Ziel der Kampagne ist es, Trump als politisch Verfolgten zu stilisieren. Zum Beispiel planen Trumps politische Strategen eine Spende des Milliardärs George Soros, an ein politisches Aktionskomitee zur landesweiten Schlagzeile zu machen. Besagtes Aktionskomitee zählt angeblich zu den direkten Unterstützern des Bezirksstaatsanwalts und Trump-Anklägers Alvin L. Bragg.
Das Narrativ, welches hier vermittelt werden soll, ist ein altgedientes, jedoch machtvolles, mit Trump im Zentrum als Opfer einer Verschwörung der Liberalen Eliten. Und da Soros in diesem Kontext von Rechten oft genug als "jüdischer Globalist" gezeichnet wird, wird die Medienkampagne mit antisemitischen Unterton ablaufen.
Die Blaupause: Clinton, 1998
Die Blaupause für die Taktik lieferte Hillary Clinton im Jahre 1998 während eines TV-Interviews. In Reaktion auf das laufende Amtsenthebungsverfahren gegen ihren Mann Bill Clinton erklärte die damalige First Lady, der Präsident sei das Opfer eines "politisch motivierten" Staatsanwalts, der mit einer "weitreichenden rechten Verschwörung" verbündet sei.
Beinahe wäre die Strategie der Clintons auch erfolgreich gewesen, jedoch erwies sich die Beweislast gegen den Demokratischen Präsidenten dank eines befleckten Kleides alsbald als erdrückend. In Trumps Fall ist kaum mit so eindeutigen physischen Beweisen zu rechnen. Außerdem müsste erst einmal neu bewiesen werden, ob die obersten Riegen der Politik heutzutage überhaupt noch rechtlich belangt werden können.

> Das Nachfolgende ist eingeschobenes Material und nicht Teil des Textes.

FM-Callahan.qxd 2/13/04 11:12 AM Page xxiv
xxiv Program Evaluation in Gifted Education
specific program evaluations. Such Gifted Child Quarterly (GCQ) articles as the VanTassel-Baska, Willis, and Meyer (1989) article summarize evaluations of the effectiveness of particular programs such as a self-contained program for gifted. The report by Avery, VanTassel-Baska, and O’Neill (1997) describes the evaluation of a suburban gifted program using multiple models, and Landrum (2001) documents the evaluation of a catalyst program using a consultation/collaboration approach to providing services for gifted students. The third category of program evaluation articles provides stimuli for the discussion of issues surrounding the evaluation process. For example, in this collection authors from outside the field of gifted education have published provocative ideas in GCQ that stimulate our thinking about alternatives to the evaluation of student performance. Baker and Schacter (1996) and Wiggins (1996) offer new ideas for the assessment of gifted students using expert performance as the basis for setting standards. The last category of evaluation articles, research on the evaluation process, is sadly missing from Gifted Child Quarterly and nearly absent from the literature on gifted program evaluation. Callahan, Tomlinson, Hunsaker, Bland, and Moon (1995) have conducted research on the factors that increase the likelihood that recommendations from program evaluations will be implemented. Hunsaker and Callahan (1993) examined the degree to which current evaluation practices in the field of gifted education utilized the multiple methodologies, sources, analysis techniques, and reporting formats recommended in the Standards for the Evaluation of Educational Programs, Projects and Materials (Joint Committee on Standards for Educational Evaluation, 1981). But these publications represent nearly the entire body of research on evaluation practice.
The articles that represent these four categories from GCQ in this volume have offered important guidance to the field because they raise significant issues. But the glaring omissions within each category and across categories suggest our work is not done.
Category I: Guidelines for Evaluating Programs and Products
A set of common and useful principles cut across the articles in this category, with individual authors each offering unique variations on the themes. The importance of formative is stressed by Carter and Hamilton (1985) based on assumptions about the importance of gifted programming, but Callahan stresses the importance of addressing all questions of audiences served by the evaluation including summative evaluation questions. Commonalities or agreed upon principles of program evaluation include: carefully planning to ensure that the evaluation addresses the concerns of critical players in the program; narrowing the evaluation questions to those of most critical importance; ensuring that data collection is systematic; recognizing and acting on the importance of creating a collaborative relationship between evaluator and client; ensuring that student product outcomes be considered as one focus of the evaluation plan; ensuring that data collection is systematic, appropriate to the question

Weiterhin weisen Kommentare seines Anwalts Joe Tacopina daraufhin, dass Verschwörungsnarrativ könnte eventuell nicht nur im Kampf um Donald Trumps Freiheit, sondern auch im politischen Ringen um die Republikanische Präsidentschaftskandidatur von politischem Nutzen sein.
Obwohl Ron DeSantis seine Kandidatur für die Präsidentschaftswahl 2024 immer noch nicht bekannt gegeben hat, ist er in Meinungsumfragen unter Republikanern über die Präsidentschaftsvorwahlen 2024 Trumps nächster Konkurrent. Seine Erfolgschancen hängen jedoch von einer Wählerkoalition ab, die sowohl aus Anhängern wie aus auch Kritikern Trumps besteht.
Trump-Loyalisten erkannten sofort ihre Chance, diese empfindliche Allianz zu stören und stellten das tagelange Schweigen des Gouverneurs von Florida in dieser Angelegenheit als Verrat dar. Ziel der Übung ist es gewesen, die Basis der Republikanischen Wählerschaft gegen den Trump-Herausforderer aufzubringen.
Es wäre für DeSantis als Gouverneur von Trumps Heimat-Bundestaates auch immer schwieriger geworden, eine neutrale Position gegenüber den Schwierigkeiten seines politischen Widersachers noch länger aufrechtzuerhalten.
Denn immerhin könnte sich Ron DeSantis, angesichts seines Amtes, auch verpflichtet sehen, die Bemühungen der Staatsanwaltschaft New Yorks zu unterstützen - was besonders heikel wäre, wenn sich Trump weigert, Aufforderungen Folge zu leisten.